Registration of MIME media type MESSAGE/DISCLAIMER

Ned Freed ned.freed at mrochek.com
Thu Mar 26 16:38:30 CET 2009


> Hi Bjorn,

> I did not read carefully then, though I'm in the process of writing a RFC, here goes the answers to you queries:

> A example message:

> Content-Type: Message/Disclaimer;
> Disclaiming-Domain= Microsoft.com; Disclaimer-Action: Prepend; Department-Identification= Finance;      boundary="--sample boundary"

> ----sample boundary
> Content-Type: multipart/mixed;             boundary="--first boundary"
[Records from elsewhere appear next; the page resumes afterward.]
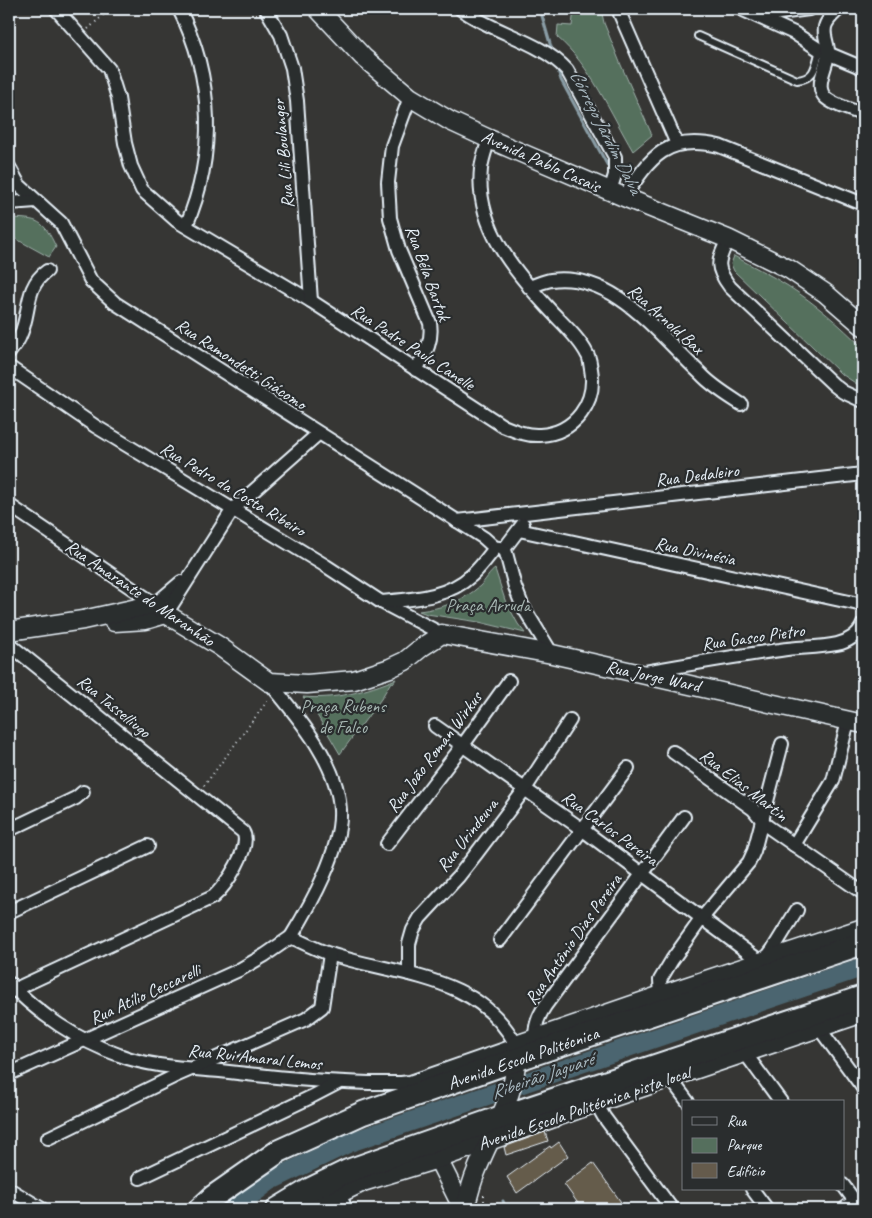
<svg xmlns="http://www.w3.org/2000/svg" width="872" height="1218" viewBox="0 0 872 1218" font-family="Caveat,sans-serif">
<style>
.green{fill:#556f5d;stroke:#9eb0aa}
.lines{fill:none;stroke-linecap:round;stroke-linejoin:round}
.stream{stroke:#8a9da6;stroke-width:3}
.river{stroke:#4b656f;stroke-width:19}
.building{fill:#655b4c;stroke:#e8f1f8}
.lane-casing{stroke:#e8f1f8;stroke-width:10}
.street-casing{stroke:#e8f1f8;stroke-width:16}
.secondary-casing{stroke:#e8f1f8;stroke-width:21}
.highway-casing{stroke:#e8f1f8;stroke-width:26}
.path{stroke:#e8f1f8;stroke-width:2;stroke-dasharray:1 4;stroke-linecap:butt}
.lane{stroke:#2a2d2e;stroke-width:6}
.street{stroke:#2a2d2e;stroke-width:12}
.secondary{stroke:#2a2d2e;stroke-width:18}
.highway{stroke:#2a2d2e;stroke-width:22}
.labels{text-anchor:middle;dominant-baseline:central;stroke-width:4.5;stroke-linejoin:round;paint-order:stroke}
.street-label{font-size:18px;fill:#e8f1f8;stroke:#2a2d2e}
.park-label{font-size:18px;fill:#a6b6b2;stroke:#2a2d2e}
.water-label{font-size:19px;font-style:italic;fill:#a9b9c1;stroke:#2a2d2e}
</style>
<rect width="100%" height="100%" fill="#363634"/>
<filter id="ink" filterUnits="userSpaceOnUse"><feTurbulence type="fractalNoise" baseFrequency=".02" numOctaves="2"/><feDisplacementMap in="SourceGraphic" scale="10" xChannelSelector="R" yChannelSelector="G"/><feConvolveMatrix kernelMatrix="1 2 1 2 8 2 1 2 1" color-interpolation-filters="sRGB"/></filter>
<g filter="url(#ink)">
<g class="green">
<path d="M574,9H601L604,23L621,65L652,135L633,151C610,112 591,66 557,37L558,25L572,26Z"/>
<path d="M9,218C38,219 43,219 56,247L49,257L9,235Z"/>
<path d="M734,256C752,266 771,275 788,286C816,304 840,325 863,348V388L840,373L734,271L731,264Z"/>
<path d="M495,569L505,600L518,624L525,633L479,622L427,614L419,611C442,608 462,602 480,586C485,581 490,572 495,569Z"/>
<path d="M396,679L393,683L391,682L381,699L340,754L314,710L303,697C335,700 367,691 396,679Z"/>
</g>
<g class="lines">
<g class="stream">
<path d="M540,9L553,54"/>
<path d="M557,67L561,80L610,170"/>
<path d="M503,1201L506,1209"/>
</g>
<path class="river" d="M233,1209L270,1181L351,1142L863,967"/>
</g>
<g class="building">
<path d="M545,1132L548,1141L506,1155L504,1147Z"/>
<path d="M559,1142L568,1156L517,1193L507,1177L550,1146L551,1148Z"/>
<path d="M593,1163L621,1202L612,1209H582L564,1184Z"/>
</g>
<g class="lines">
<defs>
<g id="lane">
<path d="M698,36L797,80C816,78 815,66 820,50"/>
<path d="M9,1207L13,1209"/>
</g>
<g id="street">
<path d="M56,9L109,69L118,98L125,143L131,166L142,190L177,221L311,301L503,426C515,431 527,436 540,435C575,433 597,402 591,369C590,364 590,358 587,354C579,338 563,324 551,311C514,271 475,226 481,169C482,159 486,149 489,139"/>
<path d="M179,9C214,77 216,156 186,226"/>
<path d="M266,9L281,35L292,68L297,101L311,301"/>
<path d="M461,9C493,33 541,41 567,70L615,157V175L610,191"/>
<path d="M620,9V14L677,144"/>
<path d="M741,9L794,33L820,50L863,68"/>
<path d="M839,9C834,14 827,19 825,27C823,37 829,45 828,54C827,66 815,85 824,96C830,104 854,111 863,114"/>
<path d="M757,16L809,9"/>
<path d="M410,97L392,146L388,182L390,218L399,250L430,323C433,342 425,354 416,370"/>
<path d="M9,167L19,185L61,223L91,281L115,303L484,538L495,548"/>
<path d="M624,197C651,157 666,134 719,146L863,204"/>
<path d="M9,203L36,201"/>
<path d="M728,239C718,261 714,266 730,287L834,385L843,392L863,401"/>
<path d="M529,287C536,285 544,281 551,280C616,272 659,336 701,374C712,386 727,395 741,404"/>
<path d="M9,353C13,347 18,342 20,336C31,313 24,287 47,271"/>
<path d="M9,367L95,426L326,566L381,602L442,634"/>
<path d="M9,505L155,604L181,582"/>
<path d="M457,521L863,474"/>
<path d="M519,530L863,605"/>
<path d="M504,549L523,524"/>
<path d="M381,602C414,599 447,598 472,575C481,567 488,557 495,548C500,547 503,548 506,553L515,587L522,605L552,654"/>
<path d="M166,614L233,509L318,434"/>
<path d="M9,644L243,832C252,847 225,887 213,897L9,992"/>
<path d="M645,672C690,664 735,656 780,650C799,647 818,648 837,644C847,642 859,635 863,624"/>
<path d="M435,726L583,830L761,962"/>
<path d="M673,752L753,809L767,826L863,893"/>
<path d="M9,830L76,798L83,792"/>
<path d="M387,844L463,745L509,681"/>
<path d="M794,845L833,781L848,721"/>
<path d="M9,912L148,846"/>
<path d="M500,940L628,768"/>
<path d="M764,961L773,949L797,910"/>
<path d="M409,974V944L413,930L420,918L458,877L476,854L525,789L570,720"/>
<path d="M9,983C38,1014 79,1041 119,1055C150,1067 186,1068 220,1071C280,1078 340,1084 401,1083L410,1082L516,1045C479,974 397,976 330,954C317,950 304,943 291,937C311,904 342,850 340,810C338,763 298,717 269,682"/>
<path d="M661,996L660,980L672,960L702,918L749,862L754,851L782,744"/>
<path d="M819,1028L863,1088"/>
<path d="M535,1038C535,1025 538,1017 545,1006L684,817"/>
<path d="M745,1053L781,1102"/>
<path d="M9,1074L239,970L265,955L291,937"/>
<path d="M670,1078L688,1102"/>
<path d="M596,1103L604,1117L672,1209"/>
<path d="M48,1138L173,1077L306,1019L322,1007L330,954"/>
<path d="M140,1178L311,1097L338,1083"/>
<path d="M843,1185L857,1204"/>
<path d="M9,1189L42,1209"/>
<path d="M752,1189L767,1209"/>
<path d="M339,1194L346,1209"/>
</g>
<g id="secondary">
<path d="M318,9L363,57L410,97L450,121L489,139L624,197L728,239L789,269L825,293L863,326"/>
<path d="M114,622L146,620L166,614"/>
<path d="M9,631L83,620L155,604L166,614L219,646L269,682L307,684L354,680L390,668L405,661L422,647L442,634L552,654L863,724"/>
<path d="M438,1159L463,1209"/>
<path d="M308,1209L363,1182L438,1159L596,1103L863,1013"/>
<path d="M465,1209C468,1197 471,1184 476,1172C491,1133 521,1088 516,1045L679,989L863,928"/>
<path d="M848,1209L863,1201"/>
</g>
<g id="highway">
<path d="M200,1209L213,1197L279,1151L363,1113L518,1059L863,943"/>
<path d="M278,1209L311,1189L348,1171L499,1118L863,997"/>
</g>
</defs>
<use href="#lane" class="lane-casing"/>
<use href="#street" class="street-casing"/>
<use href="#secondary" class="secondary-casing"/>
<use href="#highway" class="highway-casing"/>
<g class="path">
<path d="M88,29L110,9"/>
<path d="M204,786L268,700"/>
<path d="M484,1195V1209"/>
</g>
<use href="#lane" class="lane"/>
<use href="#street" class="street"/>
<use href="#secondary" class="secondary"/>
<use href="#highway" class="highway"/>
</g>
</g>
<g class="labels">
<g class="street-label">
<text transform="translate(283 154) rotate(-95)">Rua Lili Boulanger</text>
<text transform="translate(541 161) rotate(24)">Avenida Pablo Casais</text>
<text transform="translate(428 273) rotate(70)">Rua Béla Bartok</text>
<text transform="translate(666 319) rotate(42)">Rua Arnold Bax</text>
<text transform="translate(413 347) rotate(33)">Rua Padre Paulo Canelle</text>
<text transform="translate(241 364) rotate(33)">Rua Ramondetti Giácomo</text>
<text transform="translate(697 475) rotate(-7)">Rua Dedaleiro</text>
<text transform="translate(233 489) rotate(31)">Rua Pedro da Costa Ribeiro</text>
<text transform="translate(695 551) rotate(12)">Rua Divinésia</text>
<text transform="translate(140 593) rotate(34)">Rua Amarante do Maranhão</text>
<text transform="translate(753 637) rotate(-8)">Rua Gasco Pietro</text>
<text transform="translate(653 676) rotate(12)">Rua Jorge Ward</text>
<text transform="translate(114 706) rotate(39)">Rua Tasselliugo</text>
<text transform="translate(434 752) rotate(-53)">Rua João Roman Wirkus</text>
<text transform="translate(744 785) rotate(38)">Rua Elias Martin</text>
<text transform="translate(610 828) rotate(36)">Rua Carlos Pereira</text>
<text transform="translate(467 835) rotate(-52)">Rua Urindeuva</text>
<text transform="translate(573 939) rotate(-55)">Rua Antônio Dias Pereira</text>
<text transform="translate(145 994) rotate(-25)">Rua Atílio Ceccarelli</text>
<text transform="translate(255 1057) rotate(6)">Rua Rui Amaral Lemos</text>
<text transform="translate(523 1058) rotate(-19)">Avenida Escola Politécnica</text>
<text transform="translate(584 1108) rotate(-19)">Avenida Escola Politécnica pista local</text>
</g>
<g class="park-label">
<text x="488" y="605">Praça Arruda</text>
<text x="343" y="706">Praça Rubens<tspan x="343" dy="21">de Falco</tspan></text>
</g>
<g class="water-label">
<text transform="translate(606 132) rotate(63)">Córrego Jardim Dalva</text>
<text transform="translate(542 1076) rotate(-19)">Ribeirão Jaguaré</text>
</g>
</g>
<rect width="872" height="1218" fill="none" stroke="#2a2d2e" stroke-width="30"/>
<rect x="15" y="15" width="842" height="1188" fill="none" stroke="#e8f1f8" stroke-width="2" filter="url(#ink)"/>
<rect x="682" y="1100" width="162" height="90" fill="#2a2d2e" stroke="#767b7f"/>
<rect x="692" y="1117" width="25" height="8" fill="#2a2d2e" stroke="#767b7f"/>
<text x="727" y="1126" font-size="15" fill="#e8f1f8">Rua</text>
<rect x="692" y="1138" width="25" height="15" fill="#556f5d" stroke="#767b7f"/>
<text x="727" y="1150" font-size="15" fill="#e8f1f8">Parque</text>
<rect x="692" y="1163" width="25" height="15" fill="#655b4c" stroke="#767b7f"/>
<text x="727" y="1176" font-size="15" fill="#e8f1f8">Edifício</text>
</svg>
> This is a multi-part message in MIME format.

> ----first boundary
> Content-Type: multipart/alternative;      boundary="--second boundary"

> ----second boundary
> Content-Type: text/plain;
>               charset="us-ascii"
> Content-Transfer-Encoding: quoted-printable

> <the plain text disclaimer goes here>

> ----second boundary
> Content-Type: text/html;
>         charset="iso-8859-1"
> Content-Transfer-Encoding: quoted-printable

> <HTML version of Disclaimer goes here along with CID for usage of Images as defined in RFC 2392>

> --second boundary--
> --first boundary--
> --sample boundary--

While I cautiously support defining a means to have identifiable disclaimer
text in messages, this is not the way to do it. For starters, this needs to be
under the multipart top-level type, not the message top-level type. Putting it
under message violates the MIME design principle that newly defined composite
structures must go under multipart so that existing MIME readers will be able
to process the ocntent without havingt to be modified.

Putting this under message also arguably violates at least one MIME
requirement, section 4.1 of RFC 4288, which forbids registration of types that
are a "collection of separate entities of another type".
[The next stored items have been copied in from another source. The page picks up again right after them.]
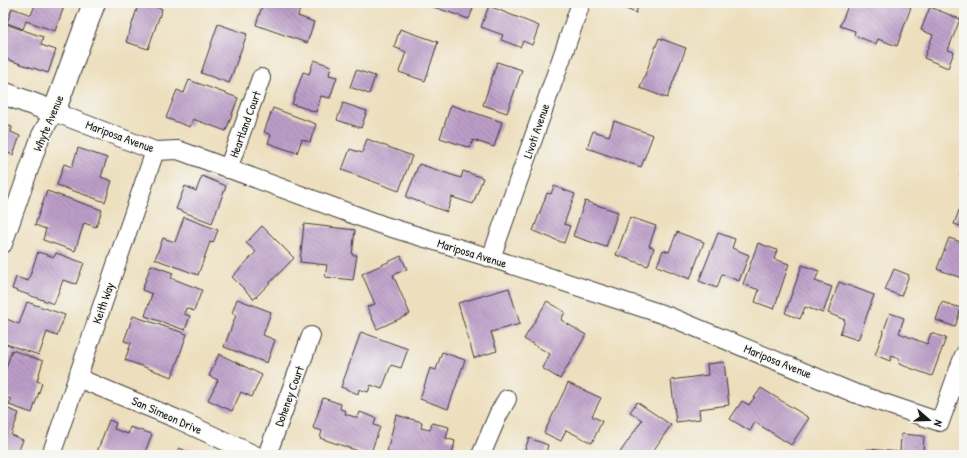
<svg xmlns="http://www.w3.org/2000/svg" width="967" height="458" font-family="'Patrick Hand',sans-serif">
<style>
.building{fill:url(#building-back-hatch)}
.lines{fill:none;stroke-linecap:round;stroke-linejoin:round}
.street-casing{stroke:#3b3934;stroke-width:20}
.secondary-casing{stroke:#3b3934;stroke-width:24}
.street{stroke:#fff;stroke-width:18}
.secondary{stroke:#fff;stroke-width:22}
.labels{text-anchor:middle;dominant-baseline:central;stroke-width:3;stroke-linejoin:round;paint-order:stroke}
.street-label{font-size:12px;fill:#1c1c1c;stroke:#f6f6f2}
</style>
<defs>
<pattern id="building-back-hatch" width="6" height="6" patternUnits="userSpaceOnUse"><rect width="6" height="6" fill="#bc9dc8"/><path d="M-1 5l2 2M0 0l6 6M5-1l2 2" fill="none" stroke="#987fa2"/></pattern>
</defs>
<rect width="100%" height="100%" fill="#f6f6f2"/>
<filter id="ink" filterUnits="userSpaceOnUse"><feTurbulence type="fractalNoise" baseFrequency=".025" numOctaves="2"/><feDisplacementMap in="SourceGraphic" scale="8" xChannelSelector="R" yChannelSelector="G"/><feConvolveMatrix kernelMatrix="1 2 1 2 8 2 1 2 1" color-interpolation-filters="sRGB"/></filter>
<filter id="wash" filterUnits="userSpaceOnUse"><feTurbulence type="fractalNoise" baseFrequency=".012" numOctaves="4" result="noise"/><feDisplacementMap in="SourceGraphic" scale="16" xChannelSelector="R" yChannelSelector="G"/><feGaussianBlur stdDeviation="0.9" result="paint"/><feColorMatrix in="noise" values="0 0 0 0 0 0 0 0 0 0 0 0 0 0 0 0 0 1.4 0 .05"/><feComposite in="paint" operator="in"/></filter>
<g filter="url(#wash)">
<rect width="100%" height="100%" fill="#eddfbd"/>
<g id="blocks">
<path class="building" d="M36,3L65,4L55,31L26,21L23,29L7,23L12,8L31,15Z
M139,3H144L162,9L148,49L126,42Z
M263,3H284L300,8L298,16L314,22L307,43L256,25Z
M422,3H475L469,19Z
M617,3H639L636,13L616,5Z
M849,3H901L911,7L897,46L878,39L876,44L854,35L855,31L840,26Z
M489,6L539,26L532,45L523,41L520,47L501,40L503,35L481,27Z
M930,7L960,19L948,50L954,52L948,68L924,58L933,35L921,30Z
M3,23L43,37L41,45L56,50L48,73L3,58Z
M218,24L247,34L229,83L201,73Z
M400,29L438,42L425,81L399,72L406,52L394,47Z
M659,38L686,48L667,98L640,88Z
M314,60L331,66L329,75L337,77L330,98L321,96L316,112L292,104L303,72L309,74Z
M497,62L522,70L507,113L483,105Z
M356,70L375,76L369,94L350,87Z
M189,80L238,98L226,131L193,119L190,127L166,118L177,90L184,93Z
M343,103L367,111L361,128L337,120Z
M451,105L502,122L494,147L473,140L470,148L440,138Z
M273,108L316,124L310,142L302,139L297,153L268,143L271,135L264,132Z
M614,121L653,135L641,167L587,148L593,131L609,136Z
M3,124L12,127L11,132L20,136L13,155L3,151Z
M367,139L412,156L399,191L342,170L350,149L362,153Z
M78,148L107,158L101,177L112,181L105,202L57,185L64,164L72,167Z
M419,164L461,178L463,171L483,178L473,204L452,197L447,212L406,197Z
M964,165V177L960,175Z
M202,176L226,186L212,223L176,209L185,186L196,191Z
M554,186L575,194L564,224L570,226L564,243L533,231L547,193L551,194Z
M47,191L102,210L96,227L84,223L75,251L43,240L46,229L35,225Z
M585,201L618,212L606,247L573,236Z
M961,205L964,206V227L954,224Z
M184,217L218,230L213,243L210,242L198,275L155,259L163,238L175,242Z
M630,217L656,226L649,246L654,248L648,266L616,255Z
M304,224L355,230L352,255H357L353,280L325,277L327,265L300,262Z
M262,226L294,258L254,299L232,277L256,252L246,243Z
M677,232L704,242L690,279L657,266L663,250L669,252Z
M718,233L735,239L732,248L749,255L739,281L722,274L717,288L699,281Z
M949,238L964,243V279L937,269Z
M758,243L777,250L774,259L789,264L774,309L755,302L759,290L743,284Z
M38,252L54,257L56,253L84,263L76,284L63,280L54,304L12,289L16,277L28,281Z
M401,256L407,269L393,275L410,314L377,329L367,307L375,304L362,274Z
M151,265L173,273L171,278L202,290L194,311L186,308L184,314L190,316L185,330L145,316L152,294L142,290Z
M802,265L819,271L815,281L832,287L823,313L805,307L800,319L785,313Z
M894,269L909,275L901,296L885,290Z
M839,282L874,295L858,340L840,334L845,320L828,313Z
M509,288L520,324L491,332L497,351L474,358L458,303Z
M237,299L271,312L263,335L275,340L267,363L224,347L236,315L232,313Z
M547,301L565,312L561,320L586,335L560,379L542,368L550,354L524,339Z
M27,302L65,315L57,336L47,332L39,355L3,343L4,318L19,324Z
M942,302L961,308L955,327L936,320Z
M890,313L904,318L899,333L927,344L931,333L946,338L932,376L899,364L900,359L892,356L890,361L875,355Z
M133,316L187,334L172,377L125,360L131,343L124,341Z
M361,332L408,349L401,368L391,365L382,389L371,385L368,392L359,389L358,394L341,387Z
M12,350L43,361L37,381L42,383L32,413L9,405L11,399L3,396V367L6,368Z
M442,352L465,360L448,409L420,399L430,368L436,370Z
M219,354L262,375L252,397L241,392L232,411L208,400L218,380L209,376Z
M724,362L729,405L699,409L700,419L676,422L671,380L708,375L707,364Z
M568,383L601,398L592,416L602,421L592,443L566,430L561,441L544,433Z
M761,388L809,418L791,445L755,422L750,431L730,419L742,401L749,405Z
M323,398L341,404L340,409L346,411L345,414L358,418L360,412L376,418L374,425L380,427L370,455L320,438L322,431L313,428Z
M637,402L671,425L653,451L658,455L619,454L642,420L630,412Z
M3,407L19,413L11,435L23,440L17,455H3Z
M396,415L422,422L421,428L430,430L432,423L449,427L446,438L455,441L452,455H419L411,453L410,455H398L387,452Z
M109,420L116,423L114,429L128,434L130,427L152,434L144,455H106L97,452Z
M901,434L924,436L923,452L916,451V455H866L867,449L900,452Z
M529,438L548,445L546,452L553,455H523Z
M179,448L196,455H176Z"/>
</g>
</g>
<g filter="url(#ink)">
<use href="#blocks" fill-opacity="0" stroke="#3b3934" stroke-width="1"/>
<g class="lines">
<defs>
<path id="street" d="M228,169L261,78
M3,244L41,135L54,112L155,151L178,150L382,225L491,258L668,316L854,393L940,422L964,355
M491,258L581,3
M78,378L177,419L255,455
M51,455L155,151
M267,455L311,336
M481,455L498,415L507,399"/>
<path id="secondary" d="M3,93L54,112L94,3"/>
</defs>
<use href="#street" class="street-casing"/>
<use href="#secondary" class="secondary-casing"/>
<use href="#street" class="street"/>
<use href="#secondary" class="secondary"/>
</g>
</g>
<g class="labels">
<g class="street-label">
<text transform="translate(48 123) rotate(-67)">Whyte Avenue</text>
<text transform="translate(245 124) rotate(-70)">Heartland Court</text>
<text transform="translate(536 131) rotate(-71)">Livoti Avenue</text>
<text transform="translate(120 136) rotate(20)">Mariposa Avenue</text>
<text transform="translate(472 253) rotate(17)">Mariposa Avenue</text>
<text transform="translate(103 303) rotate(-71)">Keith Way</text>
<text transform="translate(778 361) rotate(22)">Mariposa Avenue</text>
<text transform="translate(289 396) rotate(-70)">Doheney Court</text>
<text transform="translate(167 415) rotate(24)">San Simeon Drive</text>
</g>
</g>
<rect width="967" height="458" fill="none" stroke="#f6f6f2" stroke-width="16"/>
<g transform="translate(929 420) rotate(110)" stroke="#f6f6f2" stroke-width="3" paint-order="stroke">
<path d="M0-3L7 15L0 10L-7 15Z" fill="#1c1c1c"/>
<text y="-6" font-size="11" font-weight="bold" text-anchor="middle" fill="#1c1c1c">N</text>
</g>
</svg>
Second, the structure you're using looks wrong to me. You have this:

    message/disclaimer
     multipart/mixed
      multipart/alternative

I suggest that this should instead be:

    multipart/disclaimer
     multipart/mixed
     multipart/alternative

More generally, multipart/disclaimer would be defined as a container with
two parts, the first containing the regular message content and the second
contains any disclaimers attached to the message content. Either or both 
of these parts can themselves be multiparts.

Another issue with all this is what you have here is a very general mechanism -
possibly too general. Do we really need the ability to have complex composite
disclaimer sections added to messages? Or would a simpler means of labelling a
single part as a disclaimer be sufficient?

The obvious simpler mechanism would be to define a content-disposition
value of "disclaimer".

One argument in favor of the simpler mechanism is that getting any of this
deployed at this late date is going to be quite difficult, and the simpler
the mechanism is the more likely people will be able to add support for it.

I personally have no strong feeling as to what's appropriate, but I do think
all the alternatives need to be considered.

> In simple terms, the disclaimer media subtype is intended to sanitize the
> handling of message disclaimer and avoid duplicates and organize them in a
> better way as advancements in Email clients and server demand in clear as
> well as rich messages, that catches the attention of the reader.

> Disclaimer content apart from its purpose/usage it is simply a extension of
> message body and has all the properties and norms of a message body.

No it doesn't. There's a difference between encapsulating an entire
message and encapsulating the content of a message. The former calls
for a message subtype, the latter does not.